WORK ITEM: Starting with the line that has "LHAR163023 | £6,500 | | G |", retype each line down to the end of the entries below, without leaving any out or adding any.

[[ INPUT MATERIAL open ]]

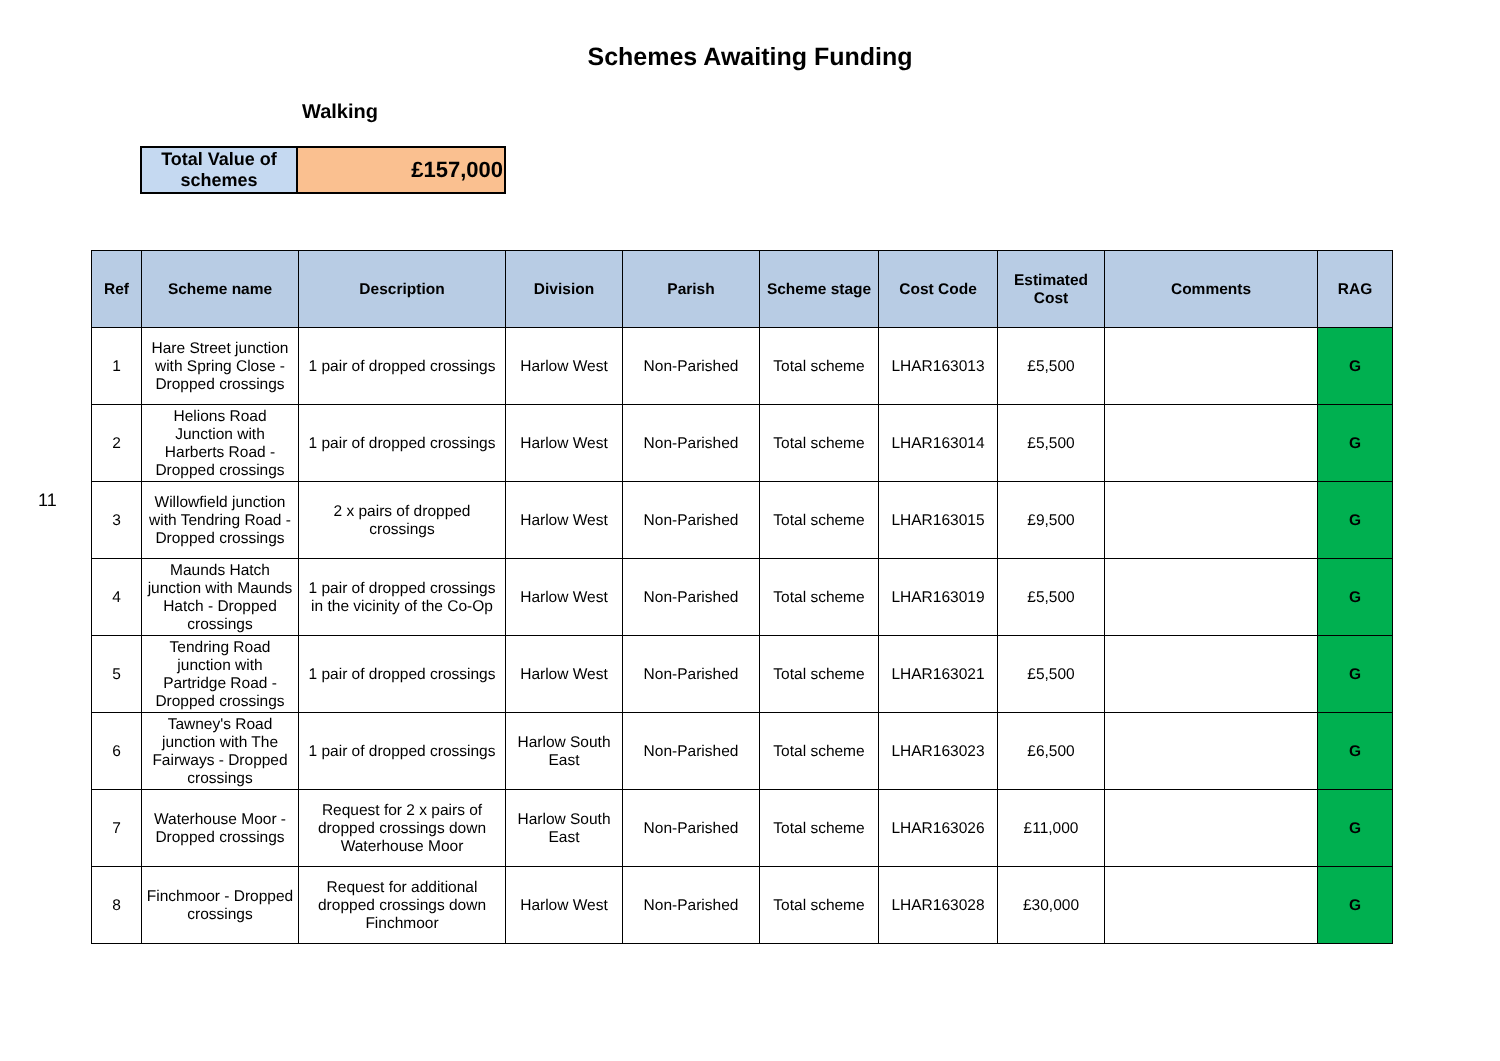Schemes Awaiting Funding
Walking
| Total Value of schemes | £157,000 |
11
| Ref | Scheme name | Description | Division | Parish | Scheme stage | Cost Code | Estimated Cost | Comments | RAG |
| --- | --- | --- | --- | --- | --- | --- | --- | --- | --- |
| 1 | Hare Street junction with Spring Close - Dropped crossings | 1 pair of dropped crossings | Harlow West | Non-Parished | Total scheme | LHAR163013 | £5,500 | | G |
| 2 | Helions Road Junction with Harberts Road - Dropped crossings | 1 pair of dropped crossings | Harlow West | Non-Parished | Total scheme | LHAR163014 | £5,500 | | G |
| 3 | Willowfield junction with Tendring Road - Dropped crossings | 2 x pairs of dropped crossings | Harlow West | Non-Parished | Total scheme | LHAR163015 | £9,500 | | G |
| 4 | Maunds Hatch junction with Maunds Hatch - Dropped crossings | 1 pair of dropped crossings in the vicinity of the Co-Op | Harlow West | Non-Parished | Total scheme | LHAR163019 | £5,500 | | G |
| 5 | Tendring Road junction with Partridge Road - Dropped crossings | 1 pair of dropped crossings | Harlow West | Non-Parished | Total scheme | LHAR163021 | £5,500 | | G |
| 6 | Tawney's Road junction with The Fairways - Dropped crossings | 1 pair of dropped crossings | Harlow South East | Non-Parished | Total scheme | LHAR163023 | £6,500 | | G |
| 7 | Waterhouse Moor - Dropped crossings | Request for 2 x pairs of dropped crossings down Waterhouse Moor | Harlow South East | Non-Parished | Total scheme | LHAR163026 | £11,000 | | G |
| 8 | Finchmoor - Dropped crossings | Request for additional dropped crossings down Finchmoor | Harlow West | Non-Parished | Total scheme | LHAR163028 | £30,000 | | G |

[[ INPUT MATERIAL closed ]]

ANSWER SECTION:
| 6 | Tawney's Road junction with The Fairways - Dropped crossings | 1 pair of dropped crossings | Harlow South East | Non-Parished | Total scheme | LHAR163023 | £6,500 | | G |
| 7 | Waterhouse Moor - Dropped crossings | Request for 2 x pairs of dropped crossings down Waterhouse Moor | Harlow South East | Non-Parished | Total scheme | LHAR163026 | £11,000 | | G |
| 8 | Finchmoor - Dropped crossings | Request for additional dropped crossings down Finchmoor | Harlow West | Non-Parished | Total scheme | LHAR163028 | £30,000 | | G |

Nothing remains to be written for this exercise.